The keynote speaker at the ceremony ahead of the 15 September holiday was a young scientist from Idrija who lives in the US, Nina Leskovec.

Idrija Mayor Tomaž Vencelj said it was important this year's ceremony was held in Idrija, which has been an important part of Primorska for half a century and made the region richer with its natural beauty, heritage and successful economy.

The cultural programme in Idrija's central square presented the life and work of Črtomir Šinkovec (1914-1983), a partisan, poet, journalist and editor from Vojsko pri Idriji, and concluded with Primorska Rising, the region's informal anthem.

President Borut Pahor told the press after the show that this song was what connected the region's people in rebellion, and connected them in standing up to occupying forces in WWII.

"Perhaps other people in Slovenia find it difficult to understand that almost all people of Primorska perceive the red star differently. At the time it was a symbol of resistance. After the war crimes did occur under it, but this symbol of resistance cannot be taken away from the people of Primorska," he said.

The president said it was necessary to live together in harmony and understand each other. "I think there is enough space for everyone to live together, but this era being what it is, we have to make an effort."

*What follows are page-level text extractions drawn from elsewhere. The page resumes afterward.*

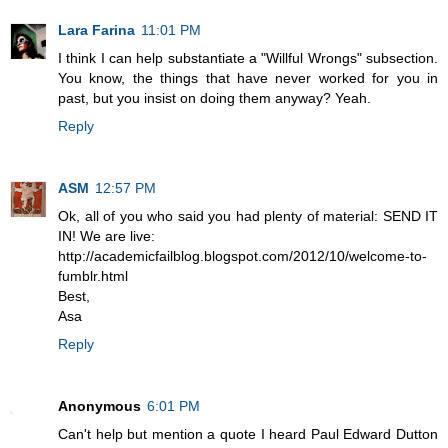
Lara Farina
11:01 PM
I think I can help substantiate a "Willful Wrongs" subsection.
You know, the things that have never worked for you in
past, but you insist on doing them anyway? Yeah.
Reply
ASM
12:57 PM
Ok, all of you who said you had plenty of material: SEND IT
IN! We are live:
http://academicfailblog.blogspot.com/2012/10/welcome-to-
fumblr.html
Best,
Asa
Reply
Anonymous
6:01 PM
Can't help but mention a quote I heard Paul Edward Dutton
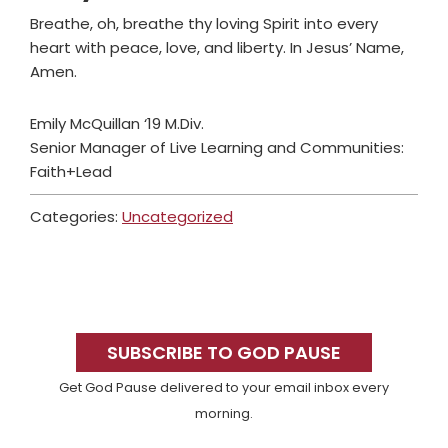
Breathe, oh, breathe thy loving Spirit into every
heart with peace, love, and liberty. In Jesus’ Name,
Amen.
Emily McQuillan ‘19 M.Div.
Senior Manager of Live Learning and Communities:
Faith+Lead
Categories:
Uncategorized
Primary
Sidebar
SUBSCRIBE TO GOD PAUSE
Get God Pause delivered to your email inbox every
morning.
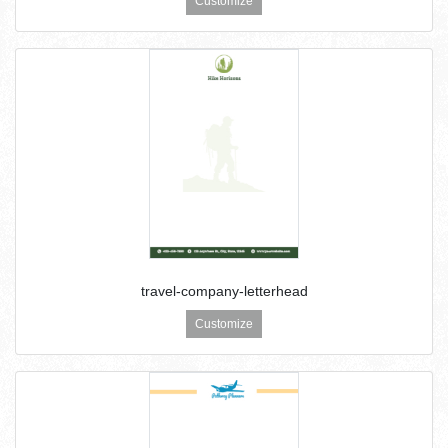
Customize
travel-company-letterhead
Customize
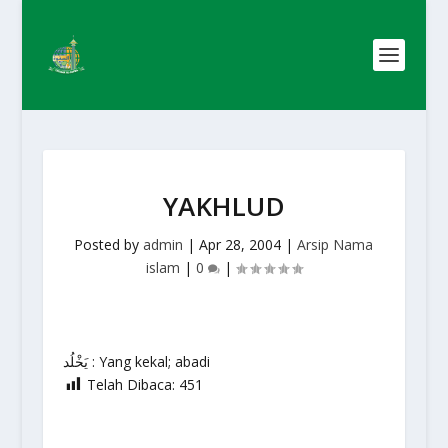
YAKHLUD
Posted by
admin
|
Apr 28, 2004
|
Arsip Nama
islam
|
0
|
يَخْلُد : Yang kekal; abadi
Telah Dibaca:
451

While all Slovenian people were part of the Austro-Hungarian Empire until World War One, the western region of Primorska became part of Italy after the war.

The Paris peace conference ended in 1919 with no solution to the border issue between Italy and the newly-emerged Kingdom of Serbs, Croats and Slovens, Yugoslavia's predecessor.

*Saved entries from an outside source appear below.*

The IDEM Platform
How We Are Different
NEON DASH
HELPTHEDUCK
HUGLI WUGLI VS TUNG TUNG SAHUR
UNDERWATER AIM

Then, under the 1920 Rapallo Treaty, Italy got what is roughly referred to as Primorska, including the cities of Trieste and Gorizia, Vipava and Soča Valleys, Kras, Istria and parts of the Notranjska region.

The area remained under Italy, or under Nazi Germany after its 1943 capitulation, until the end of WWII, when Istria and Trieste were occupied by Yugoslav Partisans, while the western part of Primorska was taken by the allies.

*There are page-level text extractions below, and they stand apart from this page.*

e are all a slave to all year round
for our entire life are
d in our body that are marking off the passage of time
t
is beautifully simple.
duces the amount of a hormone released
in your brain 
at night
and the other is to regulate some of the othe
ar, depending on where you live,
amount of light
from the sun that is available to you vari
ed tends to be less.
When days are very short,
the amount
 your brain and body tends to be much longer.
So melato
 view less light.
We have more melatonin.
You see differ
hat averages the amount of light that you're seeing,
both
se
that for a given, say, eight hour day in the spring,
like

The allies made the Partisans retreat in June 1945, dividing the area into two zones, one under the allied command and the other under the Yugoslav military administration.

The 1947 Paris Peace Treaty brought a compromise, giving Yugoslavia a large part of the areas it wanted to have under its administration, including around Gorizia and Trieste.

As a result, the majority of Primorska people were brought under Yugoslavia after suffering under Fascism for more than 20 years and then briefly under Nazi Germany.

Nevertheless, an estimated 140,000 Slovenians remained outside Yugoslavia's borders, as the peace treaty gave Italy Gorizia, Resia, Benečija and Val Canale.

Day of Return of Primorska to the Motherland, evoking the implementation of the Paris Peace Treaty, has been celebrated since 2005, being introduced under the Janez Janša government, although not as a work-free day.